• _Text provided_:

* * *

The Case Against A Sympathetic Contribution


SNS nerve bursts occur 1-2 times per second, each lasting 0.5-2 seconds (Macefield & Wallin, 1999). VLF cycles take 25 to 300 seconds per wave. At 0.67 seconds per burst, 37.5 bursts fit in the shortest VLF cycle and 450 in the longest. Therefore, SNS nerve bursts are 37 to 450 times faster than VLF cycles--far too rapid to generate the slow oscillations seen in the VLF band.



HRV Frequencies

In addition, the SNS lacks a mechanism to generate regular, sustained oscillations that comprise VLF oscillations. SNS activity doesn’t rise and fall smoothly like a perfect wave—it reacts spontaneously to stressors, not in a predictable rhythm.

Summary


  1. SNS bursts happen every 0.5–2 seconds.

  2. SNS effects on heart rate last 5–10 seconds.

  3. VLF cycles take 25–300 seconds.

  4. SNS activity is too fast and too irregular to explain VLF power.

  5. Instead, hormonal, thermoregulatory, and vascular mechanisms are the primary sources of VLF oscillations.


Neurotransmitter Kinetics


Sympathetic modulation of heart rate relies on norepinephrine (NE) release at cardiac synapses, which has a slow clearance rate (Esler et al., 1990). NE removal occurs via reuptake and enzymatic degradation, with a half-life of several seconds, limiting SNS-mediated oscillations to cycles shorter than those required to contribute meaningfully to VLF power.



Baroreflex Latency


The sympathetic baroreflex loop operates on a latency of several seconds, with a feedback time that exceeds the typical period of VLF oscillations (Julien, 2006). This suggests that sympathetic fluctuations can only influence the low-frequency (LF, 0.04–0.15 Hz) band, rather than the VLF range.



Cardiac Sympathetic Decay Time


SNS-mediated heart rate adjustments exhibit slow dynamics, with responses occurring on the order of 5–10 seconds or longer (Goldstein et al., 2011). These kinetics are too fast to generate VLF rhythms, which have periods of 25–300 seconds.

* * *

• _Source data_:
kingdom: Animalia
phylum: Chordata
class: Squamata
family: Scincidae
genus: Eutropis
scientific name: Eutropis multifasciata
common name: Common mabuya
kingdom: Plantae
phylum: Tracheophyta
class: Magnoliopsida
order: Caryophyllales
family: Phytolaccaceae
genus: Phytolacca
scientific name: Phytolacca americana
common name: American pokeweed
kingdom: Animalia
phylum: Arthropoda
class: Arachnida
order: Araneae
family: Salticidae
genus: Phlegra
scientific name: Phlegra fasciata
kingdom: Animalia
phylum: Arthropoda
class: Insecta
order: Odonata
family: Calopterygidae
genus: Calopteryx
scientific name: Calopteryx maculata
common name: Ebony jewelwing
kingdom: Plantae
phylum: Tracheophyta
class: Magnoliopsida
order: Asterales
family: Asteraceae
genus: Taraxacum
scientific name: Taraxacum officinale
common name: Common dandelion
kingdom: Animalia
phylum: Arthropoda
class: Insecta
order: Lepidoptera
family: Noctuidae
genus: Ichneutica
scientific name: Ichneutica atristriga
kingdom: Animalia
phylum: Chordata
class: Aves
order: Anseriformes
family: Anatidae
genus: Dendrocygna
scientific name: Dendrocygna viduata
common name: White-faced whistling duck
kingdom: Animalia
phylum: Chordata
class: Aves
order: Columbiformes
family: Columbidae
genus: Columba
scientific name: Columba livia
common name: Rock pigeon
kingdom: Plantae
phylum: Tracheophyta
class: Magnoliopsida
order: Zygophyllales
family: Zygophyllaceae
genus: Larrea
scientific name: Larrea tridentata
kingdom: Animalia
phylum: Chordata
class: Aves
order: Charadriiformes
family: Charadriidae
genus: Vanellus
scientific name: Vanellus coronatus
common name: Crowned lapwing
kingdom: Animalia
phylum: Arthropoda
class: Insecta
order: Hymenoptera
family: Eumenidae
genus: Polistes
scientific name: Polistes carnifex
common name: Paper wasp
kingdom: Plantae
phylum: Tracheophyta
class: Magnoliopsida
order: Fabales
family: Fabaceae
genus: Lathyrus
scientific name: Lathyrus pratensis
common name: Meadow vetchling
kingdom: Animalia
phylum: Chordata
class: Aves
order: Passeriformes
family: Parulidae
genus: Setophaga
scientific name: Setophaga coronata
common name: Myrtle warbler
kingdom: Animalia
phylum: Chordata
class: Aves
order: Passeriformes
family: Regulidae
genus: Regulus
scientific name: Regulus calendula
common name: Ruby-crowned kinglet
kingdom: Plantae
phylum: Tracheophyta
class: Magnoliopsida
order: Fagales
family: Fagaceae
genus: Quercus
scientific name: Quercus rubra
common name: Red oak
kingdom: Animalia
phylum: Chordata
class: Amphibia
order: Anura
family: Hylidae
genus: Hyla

* * *

• _What you are asked to do_: Write out the stretch of the heart rate variability text from "3. VLF cycles" through "of VLF oscillations.", word for word.

• _Reply_:
3. VLF cycles take 25–300 seconds.

  4. SNS activity is too fast and too irregular to explain VLF power.

  5. Instead, hormonal, thermoregulatory, and vascular mechanisms are the primary sources of VLF oscillations.